---------- Text shown ----------
Listen it’s not like halfway into the race the entire field is going to fade on account of their collective “pushing too hard a gear” and here you come riding your 38×18 out of the back like a skeleton horse through the gates of hell to the podium.

If you just love to spin, an easier gear might work and you might be able to hold it.  But your margin for error is small.  If you screw up, you’re not pulling back time on anyone, unless it’s some just absolute sloppy total shit mess of a race where everyone picked the wrong gear and then why are you out there anyway.  See where this goes now.  If you run that bigger gear, you can fuck up all you want, and kind of sort of have some way back out of your own stupidity; whether or not that’s a physiological reality for you is going to vary.

I used to push 42×18 all the time, it’s a highly appropriate starting point for almost any course so I don’t know why I didn’t go there.  Start with that.  And keep a little notebook.  The same gear does not work for every course.  You will forget, and you’ll want to remember.
---------- Data section ----------
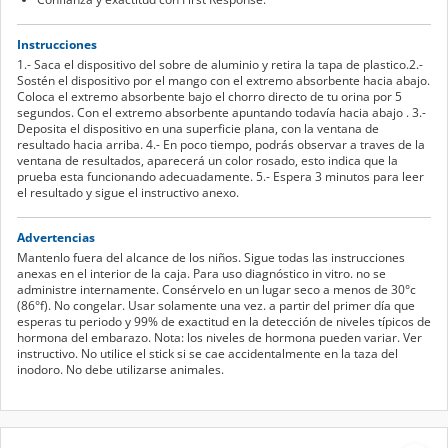
Instrucciones
1.- Saca el dispositivo del sobre de aluminio y retira la tapa de plastico.2.-
Sostén el dispositivo por el mango con el extremo absorbente hacia abajo.
Coloca el extremo absorbente bajo el chorro directo de tu orina por 5
segundos. Con el extremo absorbente apuntando todavía hacia abajo . 3.-
Deposita el dispositivo en una superficie plana, con la ventana de
resultado hacia arriba. 4.- En poco tiempo, podrás observar a traves de la
ventana de resultados, aparecerá un color rosado, esto indica que la
prueba esta funcionando adecuadamente. 5.- Espera 3 minutos para leer
el resultado y sigue el instructivo anexo.
Advertencias
Mantenlo fuera del alcance de los niños. Sigue todas las instrucciones
anexas en el interior de la caja. Para uso diagnóstico in vitro. no se
administre internamente. Consérvelo en un lugar seco a menos de 30°c
(86°f). No congelar. Usar solamente una vez. a partir del primer día que
esperas tu periodo y 99% de exactitud en la detección de niveles típicos de
hormona del embarazo. Nota: los niveles de hormona pueden variar. Ver
instructivo. No utilice el stick si se cae accidentalmente en la taza del
inodoro. No debe utilizarse animales.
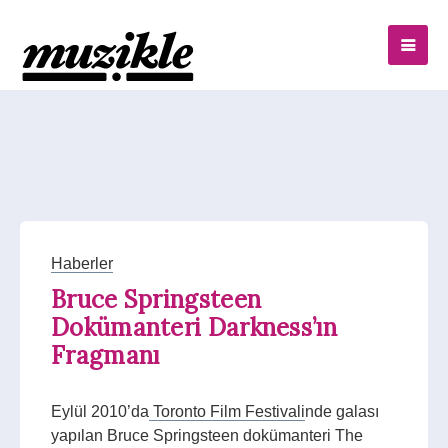
Haberler
Bruce Springsteen
Dokümanteri Darkness’ın
Fragmanı
Eylül 2010’da
Toronto Film Festivali
nde galası
yapılan Bruce Springsteen dokümanteri The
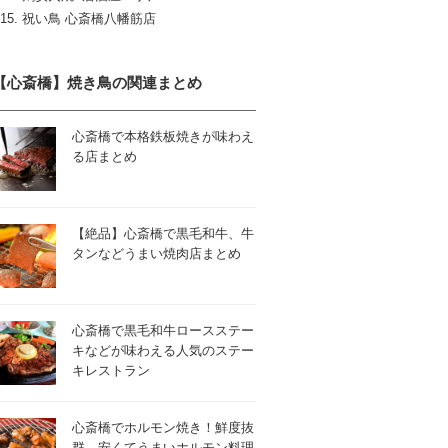
祝い鳥 心斎橋八幡筋店
【心斎橋】焼き鳥の関連まとめ
心斎橋で本格鉄板焼きが味わえ
る店まとめ
【絶品】心斎橋で黒毛和牛、牛
タンなどうまい焼肉店まとめ
心斎橋で黒毛和牛ロースステー
キなどが味わえる人気のステー
キレストラン
心斎橋でホルモン焼き！鮮度抜
群、安くてうまいホルモン料理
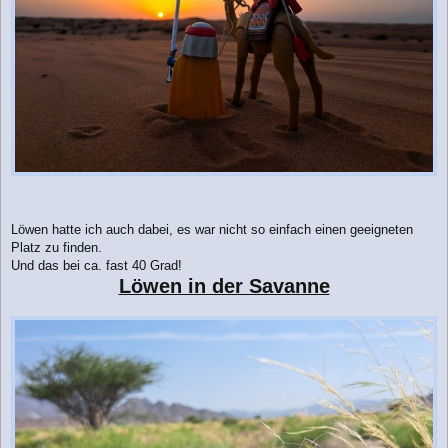
Löwen hatte ich auch dabei, es war nicht so einfach einen geeigneten
Platz zu finden.
Und das bei ca. fast 40 Grad!
Löwen in der Savanne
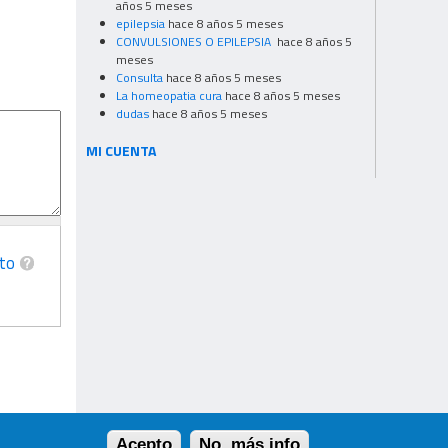
años 5 meses
epilepsia
hace 8 años 5 meses
CONVULSIONES O EPILEPSIA
hace 8 años 5
meses
Consulta
hace 8 años 5 meses
La homeopatia cura
hace 8 años 5 meses
dudas
hace 8 años 5 meses
MI CUENTA
to
Acepto
No, más info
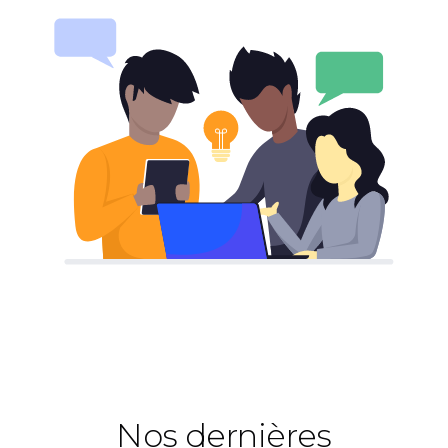
Nos dernières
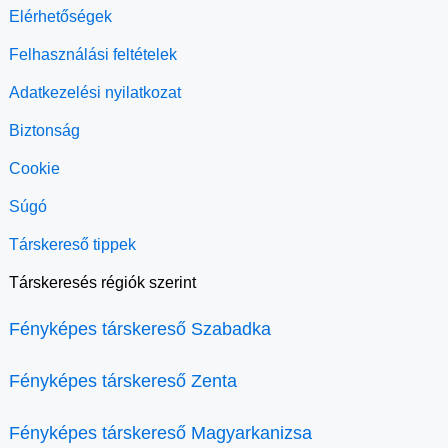
Elérhetőségek
Felhasználási feltételek
Adatkezelési nyilatkozat
Biztonság
Cookie
Súgó
Társkereső tippek
Társkeresés régiók szerint
Fényképes társkereső Szabadka
Fényképes társkereső Zenta
Fényképes társkereső Magyarkanizsa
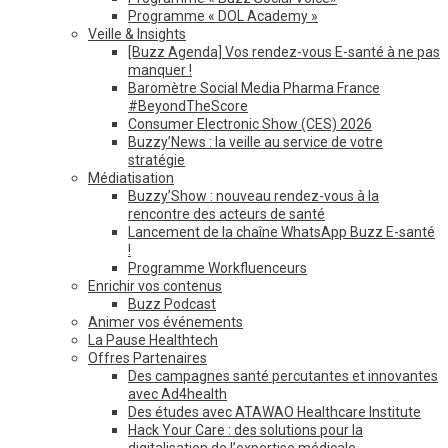
Programme « DOL Academy »
Veille & Insights
[Buzz Agenda] Vos rendez-vous E-santé à ne pas
manquer !
Baromètre Social Media Pharma France
#BeyondTheScore
Consumer Electronic Show (CES) 2026
Buzzy’News : la veille au service de votre
stratégie
Médiatisation
Buzzy’Show : nouveau rendez-vous à la
rencontre des acteurs de santé
Lancement de la chaîne WhatsApp Buzz E-santé
!
Programme Workfluenceurs
Enrichir vos contenus
Buzz Podcast
Animer vos événements
La Pause Healthtech
Offres Partenaires
Des campagnes santé percutantes et innovantes
avec Ad4health
Des études avec ATAWAO Healthcare Institute
Hack Your Care : des solutions pour la
digitalisation de l’expertise médicale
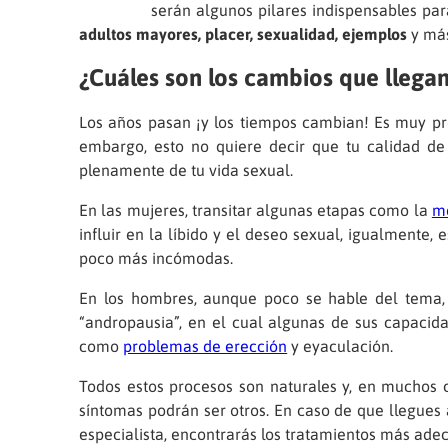
serán algunos pilares indispensables para
adultos mayores, placer, sexualidad, ejemplos
y más
¿Cuáles son los cambios que llegan
Los años pasan ¡y los tiempos cambian! Es muy pr
embargo, esto no quiere decir que tu calidad de
plenamente de tu vida sexual.
En las mujeres, transitar algunas etapas como la
m
influir en la líbido y el deseo sexual, igualmente
poco más incómodas.
En los hombres, aunque poco se hable del tema,
“andropausia”, en el cual algunas de sus capacidad
como
problemas de erección
y eyaculación.
Todos estos procesos son naturales y, en muchos ca
síntomas podrán ser otros. En caso de que llegue
especialista, encontrarás los tratamientos más adec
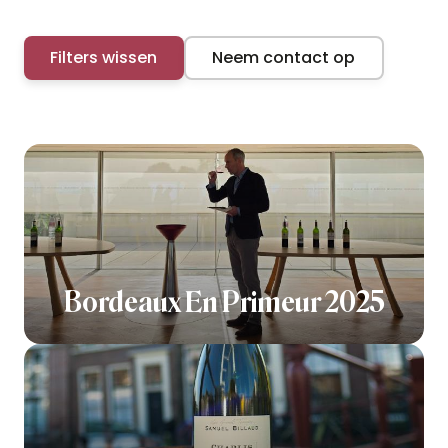
Filters wissen
Neem contact op
Bordeaux En Primeur 2025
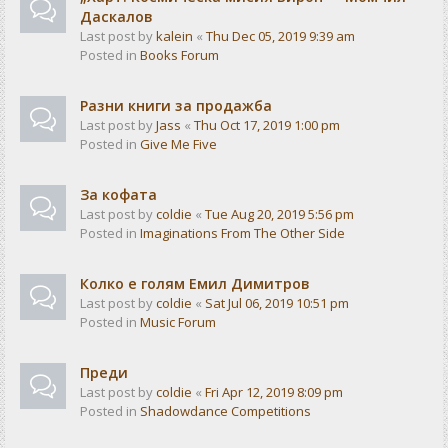
Даскалов
Last post by
kalein
«
Thu Dec 05, 2019 9:39 am
Posted in
Books Forum
Разни книги за продажба
Last post by
Jass
«
Thu Oct 17, 2019 1:00 pm
Posted in
Give Me Five
За кофата
Last post by
coldie
«
Tue Aug 20, 2019 5:56 pm
Posted in
Imaginations From The Other Side
Колко е голям Емил Димитров
Last post by
coldie
«
Sat Jul 06, 2019 10:51 pm
Posted in
Music Forum
Преди
Last post by
coldie
«
Fri Apr 12, 2019 8:09 pm
Posted in
Shadowdance Competitions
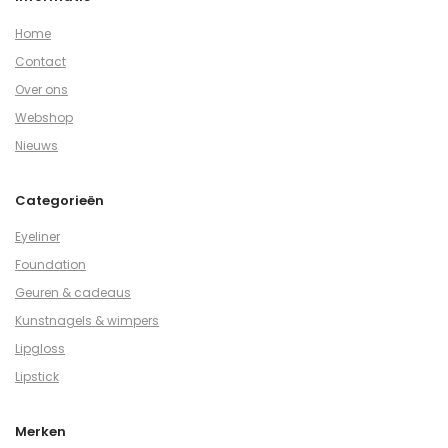
Home
Contact
Over ons
Webshop
Nieuws
Categorieën
Eyeliner
Foundation
Geuren & cadeaus
Kunstnagels & wimpers
Lipgloss
Lipstick
Merken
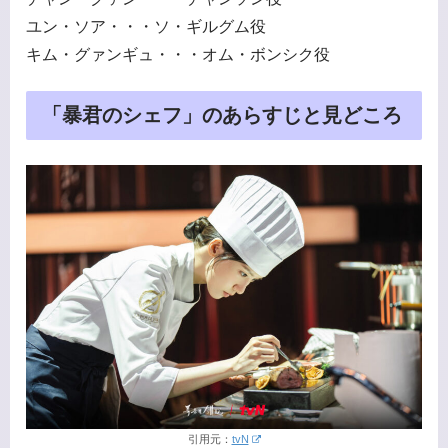
ユン・ソア・・・ソ・ギルグム役
キム・グァンギュ・・・オム・ボンシク役
「暴君のシェフ」のあらすじと見どころ
引用元：
tvN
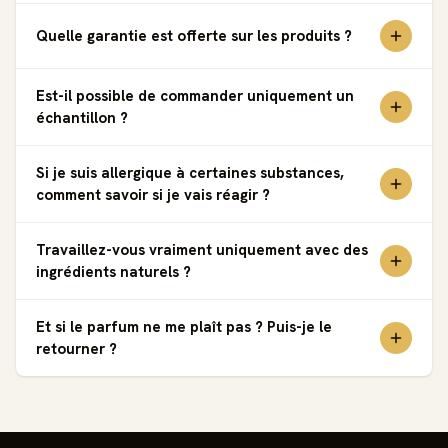
Quelle garantie est offerte sur les produits ?
Est-il possible de commander uniquement un
échantillon ?
Si je suis allergique à certaines substances,
comment savoir si je vais réagir ?
Travaillez-vous vraiment uniquement avec des
ingrédients naturels ?
Et si le parfum ne me plaît pas ? Puis-je le
retourner ?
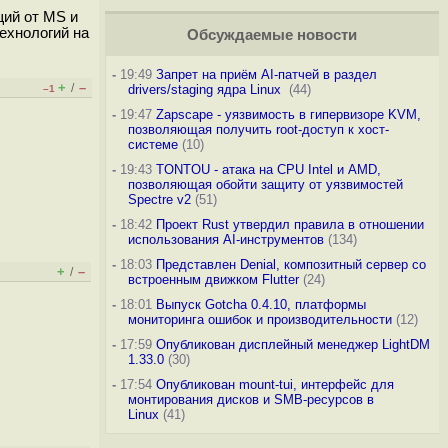
щий от MS и
технологий на
Обсуждаемые новости
-
19:49
Запрет на приём AI-патчей в раздел
+
–
/
drivers/staging ядра Linux
(44)
–1
-
19:47
Zapscape - уязвимость в гипервизоре KVM,
позволяющая получить root-доступ к хост-
системе
(10)
-
19:43
TONTOU - атака на CPU Intel и AMD,
позволяющая обойти защиту от уязвимостей
Spectre v2
(51)
-
18:42
Проект Rust утвердил правила в отношении
использования AI-инструментов
(134)
-
18:03
Представлен Denial, композитный сервер со
+
–
/
встроенным движком Flutter
(24)
-
18:01
Выпуск Gotcha 0.4.10, платформы
мониторинга ошибок и производительности
(12)
-
17:59
Опубликован дисплейный менеджер LightDM
1.33.0
(30)
-
17:54
Опубликован mount-tui, интерфейс для
монтирования дисков и SMB-ресурсов в
Linux
(41)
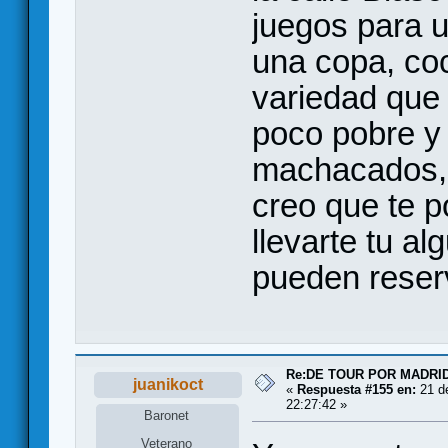
juegos para u
una copa, coc
variedad que 
poco pobre y
machacados, 
creo que te 
llevarte tu al
pueden reser
Re:DE TOUR POR MADRID
juanikoct
«
Respuesta #155 en:
21 d
22:27:42 »
Baronet
Veterano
----------
What you will do:
a – In the text on choosing a race gear, which gear does the writer say they used to push all the time?
b – Write out the passage of the text on choosing a race gear starting with "I used to push" and going on through "want to remember.".

Solutions to the problems:
a – 42×18

b –
I used to push 42×18 all the time, it’s a highly appropriate starting point for almost any course so I don’t know why I didn’t go there.  Start with that.  And keep a little notebook.  The same gear does not work for every course.  You will forget, and you’ll want to remember.